YOUR TASK →
Somewhere below is a line with "left wrist: (339, 339)" and, later, a line with "left ankle: (117, 213)"; repeat those two lines and all the lines between them, exactly as they are.

[Source data]
'''
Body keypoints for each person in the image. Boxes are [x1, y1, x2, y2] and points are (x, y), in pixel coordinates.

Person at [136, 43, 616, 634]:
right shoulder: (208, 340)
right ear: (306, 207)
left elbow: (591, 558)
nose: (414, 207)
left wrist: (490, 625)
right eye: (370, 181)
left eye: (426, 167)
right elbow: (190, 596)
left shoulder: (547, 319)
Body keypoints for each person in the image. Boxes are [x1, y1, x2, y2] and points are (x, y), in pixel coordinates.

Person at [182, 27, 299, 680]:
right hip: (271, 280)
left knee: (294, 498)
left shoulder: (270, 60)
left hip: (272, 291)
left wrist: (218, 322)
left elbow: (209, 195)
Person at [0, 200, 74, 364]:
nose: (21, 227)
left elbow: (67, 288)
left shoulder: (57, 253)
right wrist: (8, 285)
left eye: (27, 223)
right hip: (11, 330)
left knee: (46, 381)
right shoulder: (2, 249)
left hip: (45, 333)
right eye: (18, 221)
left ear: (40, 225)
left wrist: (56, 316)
'''
'''
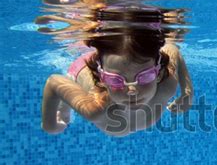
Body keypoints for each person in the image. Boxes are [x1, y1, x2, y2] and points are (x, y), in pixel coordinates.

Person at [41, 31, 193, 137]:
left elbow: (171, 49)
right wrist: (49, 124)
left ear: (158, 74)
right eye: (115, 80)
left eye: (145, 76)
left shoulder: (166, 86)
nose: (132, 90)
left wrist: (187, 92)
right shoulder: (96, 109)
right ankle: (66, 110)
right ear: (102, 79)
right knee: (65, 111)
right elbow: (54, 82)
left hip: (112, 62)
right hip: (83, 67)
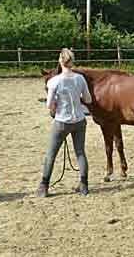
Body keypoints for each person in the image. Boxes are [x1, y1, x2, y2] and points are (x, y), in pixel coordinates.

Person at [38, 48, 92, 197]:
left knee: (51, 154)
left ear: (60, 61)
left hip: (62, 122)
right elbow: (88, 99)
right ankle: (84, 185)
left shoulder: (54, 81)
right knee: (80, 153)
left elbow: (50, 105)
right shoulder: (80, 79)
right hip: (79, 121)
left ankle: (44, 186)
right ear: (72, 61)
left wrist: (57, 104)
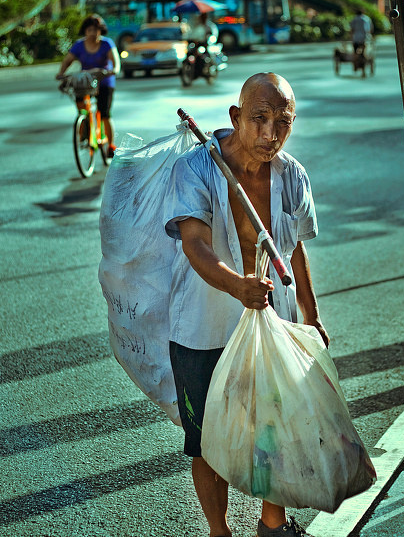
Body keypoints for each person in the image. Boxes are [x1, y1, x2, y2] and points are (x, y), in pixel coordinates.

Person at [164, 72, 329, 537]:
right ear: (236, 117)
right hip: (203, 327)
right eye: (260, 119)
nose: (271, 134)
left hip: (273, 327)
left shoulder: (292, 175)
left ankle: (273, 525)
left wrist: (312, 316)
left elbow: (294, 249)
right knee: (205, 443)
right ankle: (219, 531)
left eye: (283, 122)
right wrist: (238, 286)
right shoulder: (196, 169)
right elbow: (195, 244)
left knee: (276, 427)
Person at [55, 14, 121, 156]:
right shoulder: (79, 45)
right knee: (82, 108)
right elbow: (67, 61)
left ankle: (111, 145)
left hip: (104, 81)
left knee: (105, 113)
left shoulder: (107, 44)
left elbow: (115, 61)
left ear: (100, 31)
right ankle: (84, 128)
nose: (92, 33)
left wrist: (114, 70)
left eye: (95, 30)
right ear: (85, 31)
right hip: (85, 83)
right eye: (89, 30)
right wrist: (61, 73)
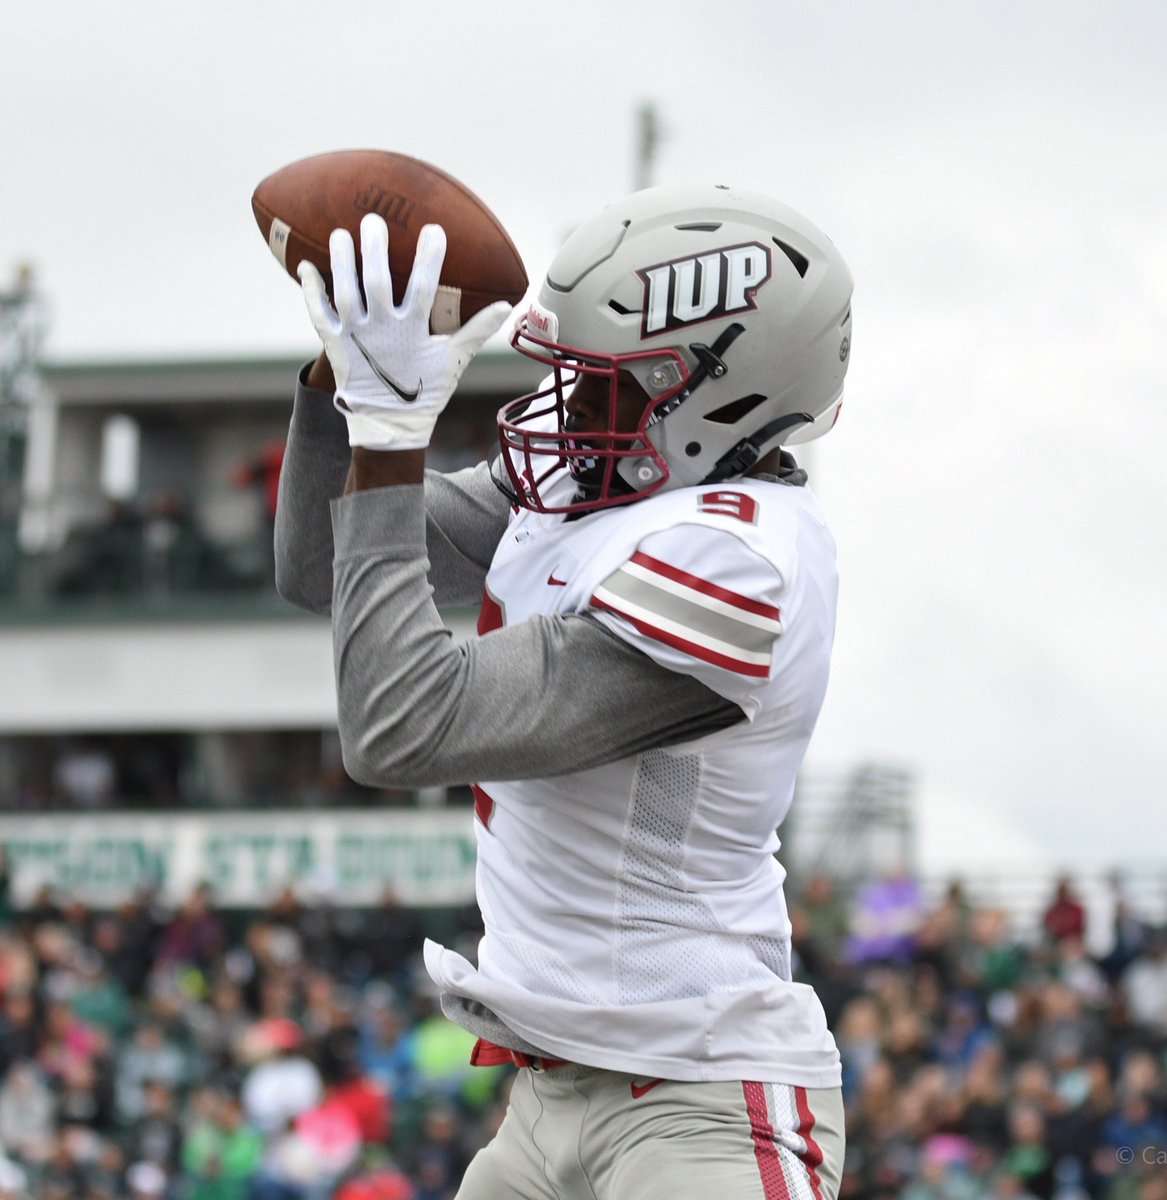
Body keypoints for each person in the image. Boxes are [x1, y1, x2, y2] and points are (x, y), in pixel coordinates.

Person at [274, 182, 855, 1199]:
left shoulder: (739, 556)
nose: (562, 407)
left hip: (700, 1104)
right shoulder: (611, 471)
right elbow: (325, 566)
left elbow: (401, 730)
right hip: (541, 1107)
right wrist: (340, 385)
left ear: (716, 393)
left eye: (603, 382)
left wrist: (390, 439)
'''
'''
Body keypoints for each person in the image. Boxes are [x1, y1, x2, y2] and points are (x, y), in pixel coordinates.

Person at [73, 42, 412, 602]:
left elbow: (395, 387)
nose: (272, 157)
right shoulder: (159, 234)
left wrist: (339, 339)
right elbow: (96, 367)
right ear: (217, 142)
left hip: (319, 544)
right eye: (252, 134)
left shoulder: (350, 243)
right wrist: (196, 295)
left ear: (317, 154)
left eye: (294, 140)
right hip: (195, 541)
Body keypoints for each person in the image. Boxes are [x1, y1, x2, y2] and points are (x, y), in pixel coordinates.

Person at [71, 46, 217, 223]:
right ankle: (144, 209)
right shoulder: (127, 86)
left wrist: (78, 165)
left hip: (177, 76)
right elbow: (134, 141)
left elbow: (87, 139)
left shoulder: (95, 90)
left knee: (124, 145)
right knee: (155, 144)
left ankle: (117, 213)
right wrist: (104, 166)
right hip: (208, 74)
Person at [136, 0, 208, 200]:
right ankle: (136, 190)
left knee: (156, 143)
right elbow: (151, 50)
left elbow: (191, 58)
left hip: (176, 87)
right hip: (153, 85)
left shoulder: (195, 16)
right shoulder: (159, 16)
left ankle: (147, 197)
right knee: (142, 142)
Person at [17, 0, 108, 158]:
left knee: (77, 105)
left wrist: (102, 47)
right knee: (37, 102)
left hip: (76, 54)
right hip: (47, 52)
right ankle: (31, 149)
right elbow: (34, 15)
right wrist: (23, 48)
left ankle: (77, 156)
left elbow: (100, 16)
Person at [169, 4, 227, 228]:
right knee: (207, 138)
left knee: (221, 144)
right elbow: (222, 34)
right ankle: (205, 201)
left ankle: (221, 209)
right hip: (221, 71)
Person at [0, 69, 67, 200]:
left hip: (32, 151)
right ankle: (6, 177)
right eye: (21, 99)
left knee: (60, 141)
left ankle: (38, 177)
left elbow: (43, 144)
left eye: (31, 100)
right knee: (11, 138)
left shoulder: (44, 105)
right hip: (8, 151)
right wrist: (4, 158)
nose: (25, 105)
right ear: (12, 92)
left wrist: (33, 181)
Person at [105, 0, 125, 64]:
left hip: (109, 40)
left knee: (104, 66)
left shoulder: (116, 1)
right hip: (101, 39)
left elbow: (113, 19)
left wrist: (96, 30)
'''
SOLUTION TO THIS EXERCISE →
left wrist: (339, 339)
right elbow: (96, 367)
right ear: (217, 142)
left hip: (319, 544)
right eye: (252, 134)
left shoulder: (350, 243)
right wrist: (196, 295)
left ear: (317, 154)
left eye: (294, 140)
right hip: (195, 541)
Body keypoints for each person in the image. Boxes are [x1, y1, x2, y2] and points are (x, y), in pixel coordinates.

Person at [71, 46, 217, 223]:
right ankle: (144, 209)
right shoulder: (127, 86)
left wrist: (78, 165)
left hip: (177, 76)
right elbow: (134, 141)
left elbow: (87, 139)
left shoulder: (95, 90)
left knee: (124, 145)
right knee: (155, 144)
left ankle: (117, 213)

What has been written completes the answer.